’Til the day I die, ’til the day I die
Benny Hill and Sir Jimmy Savile contrasted
Image: left, Alfred Hawthorne (“Benny”) Hill; right, Sir James William Vincent (“Jimmy”) Savile.
When I was researching my post about the Strawbs song Part of the Union, I happened upon a YouTube video of it being played on the British TV show Top of the Pops. That performance was syndicated to other TV stations around Europe, and the version I eventually linked to was one that had been broadcast in the Netherlands.
The host of Top of the Pops on the day Strawbs performed was Jimmy Savile, who, after he died in 2011, was revealed to have been a serial paedophile and thoroughly nasty person, who had nonetheless been tipped the wink at the British Broadcasting Corporation over many decades, had encouraged us all to clunk-click every trip when seatbelts were introduced in cars, and had vaunted British Rail’s age of the train. His Fix It programme was a staple of Saturday night viewing for the kids and, all the while, in hospitals and caravans and broadcasting studios across the length and breadth of the country, Savile was, with the full knowledge of many, having his wicked way with youngsters.
I said in my post about the Strawbs song that I would spare you the toe-curling introduction by Savile to that performance, but now I want to show you it. The reason is that a contributor to another post entirely has just drawn a comparison with another television personality whom I have also written about: Benny Hill. It gave me cause to return to that early post of mine, in which I praise Hill for highlighting the despicable conduct of dirty old men through humour. Humour is often the only way an artist can legitimately draw attention to a social issue without attracting condemnation, because the problem posed by those who practise the vice lies among those in control.
There is an irony to the contrast between Benny Hill and Jimmy Savile. Benny Hill’s television career was based in saucy fun, the idea of an unattractive older man lusting after young flesh. He was reviled by many for his humour: it was crass, it was bawdy and it was lacking in good taste. But, if Epstein has told us anything, it was far closer to the truth than we could have ever suspected, bar in one respect: Hill never once caught the girl. They always escaped. And, when Hill died, in 1992, the press rooted and dug for evidence of Hill’s salacious lifestyle, the bawdiness he had so accurately portrayed in his TV comedy, and they found nothing: not one whit. Hill was gay, but, so far as we will ever be able to tell, he never put a foot wrong in his private life.
Jimmy Savile was the exact opposite. He was a precursor of what we would discover with Epstein. He was revered in his celebrity life, raising money for charity, oozing empathy to the mentally and physically challenged, and cuddling up to kids and teenagers on his television shows, and then imposing himself on them sexually. He was not ridiculed for his humour, he was deified. He was a national treasure. Until the day he died. Then the press didn’t need to dig for the dirt; it came flooding out of the woodwork. An unstoppable deluge of shocking revelations about the man who was so “modest”, he never moved out of his mother’s terraced house in Armley, Leeds.
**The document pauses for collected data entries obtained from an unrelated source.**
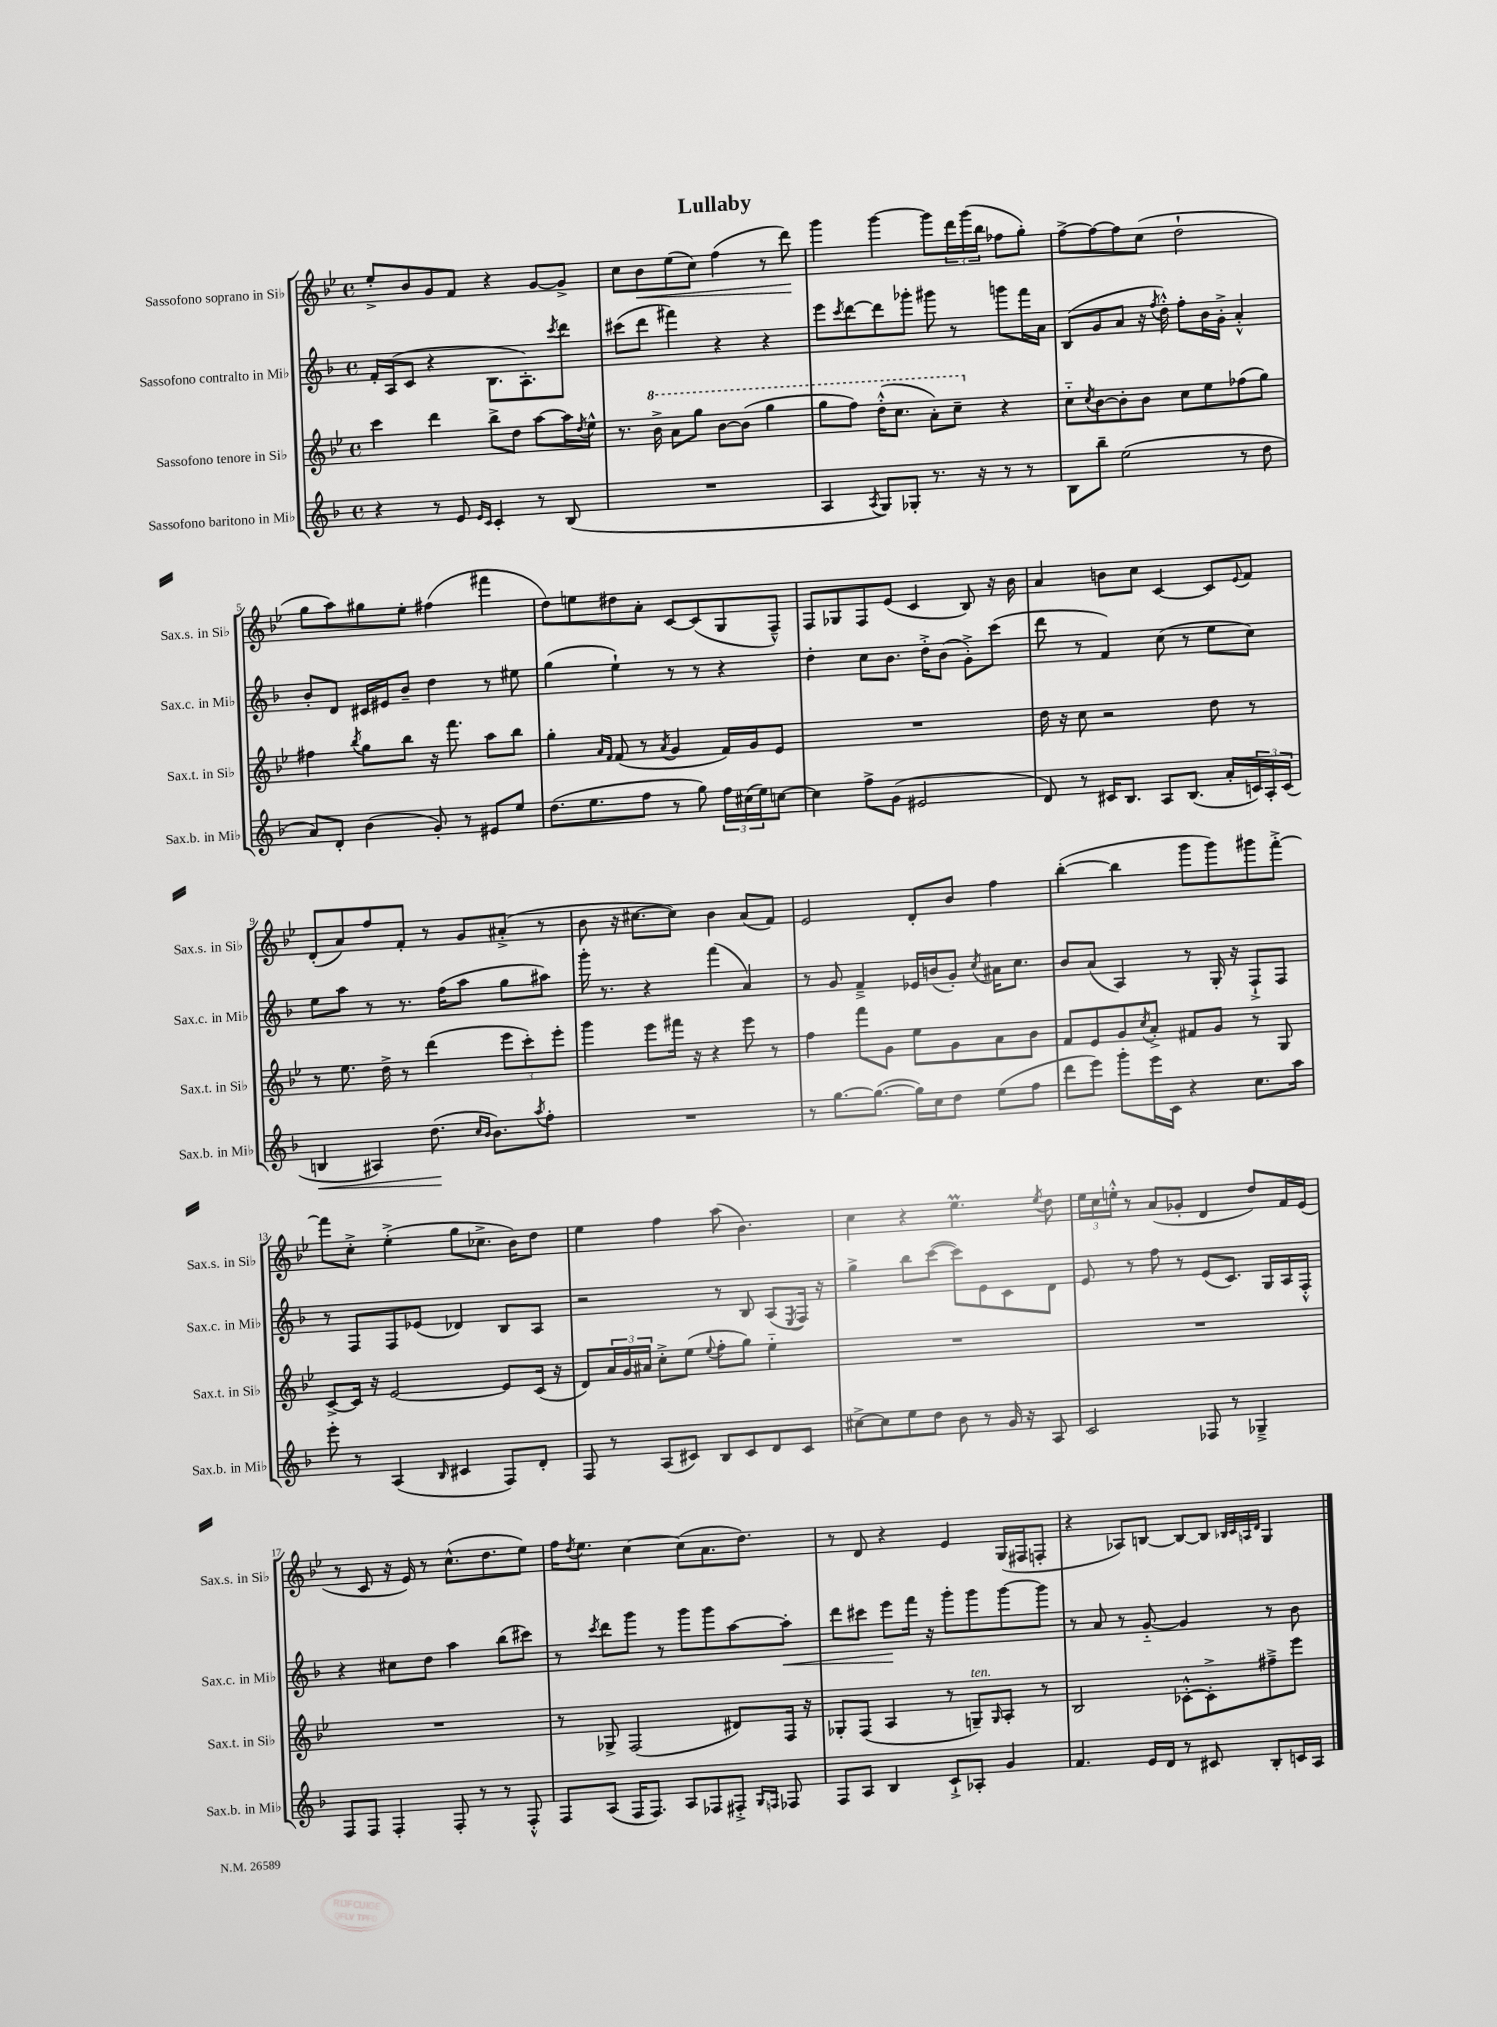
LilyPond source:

\header { title = "Lullaby" }
<<
\new StaffGroup <<
\new Staff = "s0" \with { instrumentName = "Sassofono soprano in Sib" shortInstrumentName = "Sax.s. in Sib" } {
    \clef treble \key bes \major \defaultTimeSignature \time 4/4
    ees''8-.-> bes'8 g'8 f'8 r4 g'8~ g'8-> |
    c''8 bes'8\< ees''8( c''8) f''4( r8 d'''8\!) |
    g'''4 g'''4~ g'''8 \tuplet 3/2 { d'''16 g'''16( bes''16 } fes''8 g''8-.) |
    f''8~-> f''8~ f''8 c''8( d''2-! |
    g''8 a''8) gis''8 ees''8-. fis''4( fis'''4 |
    d''8) e''8 dis''8 a'8-. c'8~ c'8( g8 f8---^) |
    f8 ges8 f8 ees'8( c'4 bes8) r16 bes'16 |
    a'4 b'8 c''8 c'4~ c'8 \appoggiatura { ees'8 } f'8 |
    d'8-.( a'8) f''8 f'8-. r8 g'8 ais'8-.->( r8 |
    bes'8 r16 cis''8.~ cis''8) bes'4 a'8( f'8) |
    ees'2 d'8-. bes'8 f''4 |
    bes''4~-.( bes''4 g'''8 g'''8) gis'''8 f'''8~-.-> |
    f'''8 c''8-.-> ees''4-.->( g''8 ces''8.-> bes'16) d''8 |
    ees''4 f''4 a''8( bes'4.) |
    c''4 r4 ees''4.\prall \acciaccatura { ees''8 } d''8 |
    \tuplet 3/2 { ees''16 c''16 e''16-.-^ } r8 a'8( ges'8-. d'4 d''8) f'16 ees'16( |
    r8 c'8 r16 ees'16) r8 c''8.-^( d''8. ees''8) |
    f''16 \acciaccatura { d''8 } ees''8. c''4~ c''8( a'8. d''8.) |
    r8 d'8 r4 ees'4 g16( fis16 f8-. |
    r4 aes8) b8~ b8~ b8 \grace { bes32 c'32 a32 d'32 } g4 \bar "|." |
}
\new Staff = "s1" \with { instrumentName = "Sassofono contralto in Mib" shortInstrumentName = "Sax.c. in Mib" } {
    \clef treble \key f \major \defaultTimeSignature \time 4/4
    f'16-. a16( c'8 r4 bes8. a8.-.) \acciaccatura { c'''8 } d'''8 |
    cis'''8( d'''8 fis'''4) r4 r4 |
    e'''8 \acciaccatura { c'''8 } d'''8~ d'''8 ges'''8-. gis'''8 r8 g'''8 f'''16 a'16 |
    bes8( g'8 a'8 r16 \acciaccatura { f''8 } d''16-.-^) f''8-. bes'16 g'16-.-> a'4-.-^ |
    bes'8-. d'8 cis'16 eis'16 bes'8-- d''4 r8 eis''8 |
    g''4( e''4-!) r8 r8 r4 |
    d''4-. c''8 bes'8. d''16-.-> bes'8( g'8-.->) c'''8( |
    d'''8 r8 f'4) c''8( r8 e''8 c''8) |
    e''8 a''8 r8 r8. f''16( a''8 g''8 ais''8) |
    g'''16-. r8. r4 f'''4( a'4) |
    r8 g'8 f'4---> ees'16 b'16( g'8-.) \acciaccatura { c''8 } ais'16 c''8. |
    bes'8 a'8( a4) r8 g16-. r16 f8-!-> f8 |
    r8 f8 f8 ees'8( des'4) bes8 a8 |
    r2 r8 bes8 a8( \acciaccatura { e8 } f16) r16 |
    g''4-> bes''8 c'''8~( c'''8) e'8 c'8 d'8 |
    e'8 r8 f''8 r8 e'8( c'8.) g16 a16 f16-.-^ |
    r4 cis''8 d''8 a''4 bes''8( cis'''8) |
    r8 \acciaccatura { c'''8 } d'''8 g'''8 r8 g'''8 g'''8 a''8~ a''8-.\< |
    d'''8 cis'''8 e'''8\! f'''16 r16 g'''8-. g'''8 g'''8~ g'''8 |
    r8 a'8 r8 g'8~-_ g'4 r8 bes'8 \bar "|." |
}
\new Staff = "s2" \with { instrumentName = "Sassofono tenore in Sib" shortInstrumentName = "Sax.t. in Sib" } {
    \clef treble \key bes \major \defaultTimeSignature \time 4/4
    c'''4 d'''4 bes''8-> d''8 a''8~ a''16 \acciaccatura { d''8 } ees''16-^ |
    r8. \ottava #1 bes''16-> a''8 g'''8 bes''8~ bes''8( g'''4 |
    g'''8 f'''8) d'''16-.-^( c'''8. a''8-.) c'''8-- \ottava #0 r4 |
    c''8-_ \acciaccatura { c''8 } bes'8~ bes'8-. bes'8 c''8 ees''8 fes''8( g''8) |
    fis''4 \acciaccatura { bes''8 } g''8 bes''8 r16 f'''8. a''8 bes''8 |
    g''4-. \grace { a'16 f'16 } f'8( r8 \acciaccatura { a'8 } g'4 f'16) g'16 ees'8 |
    R1 |
    d''16 r16 c''8 r2 d''8 r8 |
    r8 ees''8. d''16-> r8 d'''4( \tuplet 3/2 { ees'''8 c'''8-.) ees'''8-. } |
    g'''4 ees'''8 fis'''16 r16 r4 ees'''8 r8 |
    f''4 f'''8 g'8 ees''8 g'8 a'8 bes'8 |
    f'8 ees'8 g'8 \acciaccatura { c''8 } a'8-.-> fis'8 g'8 r8 g8 |
    c'8~-> c'16 r16 ees'2~ ees'8 c'16( r16 |
    d'8) \tuplet 3/2 { a'16 g'16 ais'16 } c''8-.-> ees''8( \appoggiatura { ees''8 } f''8-. g''8) ees''4-_ |
    R1 |
    R1 |
    R1 |
    r8 ges8-> f2( dis'8) f16 r16 |
    ges8-. f8( a4 r8 g8--^\markup { \italic "ten." }) \grace { g16 } a8-. r8 |
    bes2 ces'8~-.-^ ces'8-.-> fis''8---> ees'''8 \bar "|." |
}
\new Staff = "s3" \with { instrumentName = "Sassofono baritono in Mib" shortInstrumentName = "Sax.b. in Mib" } {
    \clef treble \key f \major \defaultTimeSignature \time 4/4
    r4 r8 e'8 \grace { e'16 c'16 } c'4-. r8 bes8( |
    R1 |
    a4 \acciaccatura { a8 } g8) ges8-. r8. r16 r8 r8 |
    bes8 bes''8-- e''2( r8 d''8 |
    a'8) d'8-. bes'4( g'8-.) r8 eis'8 e''8 |
    d''8.( e''8. f''8 r8 g''8) \tuplet 3/2 { f''16 cis''16( e''16) } c''8~ |
    c''4 f''8-> g'8( eis'2 |
    d'8) r8 cis'16 bes8. a8 bes8.( a'16-. \tuplet 3/2 { c'16) a16-. c'16( } |
    b4\< ais4) d''8.\!( \grace { c''16 bes'16 } bes'8.) \acciaccatura { a''8 } f''8-. |
    R1 |
    r8 g''8.~ g''8.~( g''16) c''16 d''8 e''8( f''8 |
    d'''8 e'''8) g'''8-. e'''16 c'16 r4 c''8. a''16 |
    e'''8-. r8 a4( \grace { bes16 } cis'4 f8) d'8-. |
    f8 r8 a8( cis'8) bes8 cis'8 d'8 cis'8 |
    cis''8~-> cis''8 e''8 d''8 bes'8 r8 g'16 r16 a8 |
    c'2 fes8 r8 ges4---> |
    f8 f8 f4-. f8-. r8 r8 f8-.-^ |
    f8 a8( f16 f8.) a8 fes8 fis8-.-> \grace { g16 f16 } fes8 |
    f8 a8 bes4 c'8-!-> aes8-. g'4 |
    f'4. e'16 d'16 r8 cis'8 bes8-. c'16 a16 \bar "|." |
}
>>
>>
Do the newspapers ever get something right?
Prepare to cringe.



I experienced a slow but steady awakening as the daughter of a Rhodesia Front MP. That process continues inexorably. My Christmas reading is King Leopold's Ghost by Adam Hochschild... How little I grasped reading Conrad's Heart of Darkness at university. Another detail from Hochschild's book that leapt off the page for me was the shared proclivity of Leopold and Edward, Prince of Wales, for forking out huge sums to acquire 10 to 15 year olds for the goal of hymen rupturing. The Epsteins, Maxwells and their clients have been the scum class for, hopefully, not ever.
Looking forward to your 2026 sharings.
Excellent piece,and loved hearing the Strawbs song again, can't say that for Saville. Family tale - my husband's cousin was in hospital in Leeds. Saville was visiting the children's ward. The nurse went round and whispered to all the children "Pretend to be asleep." Yes, they all knew. But what could a ward nurse do about it?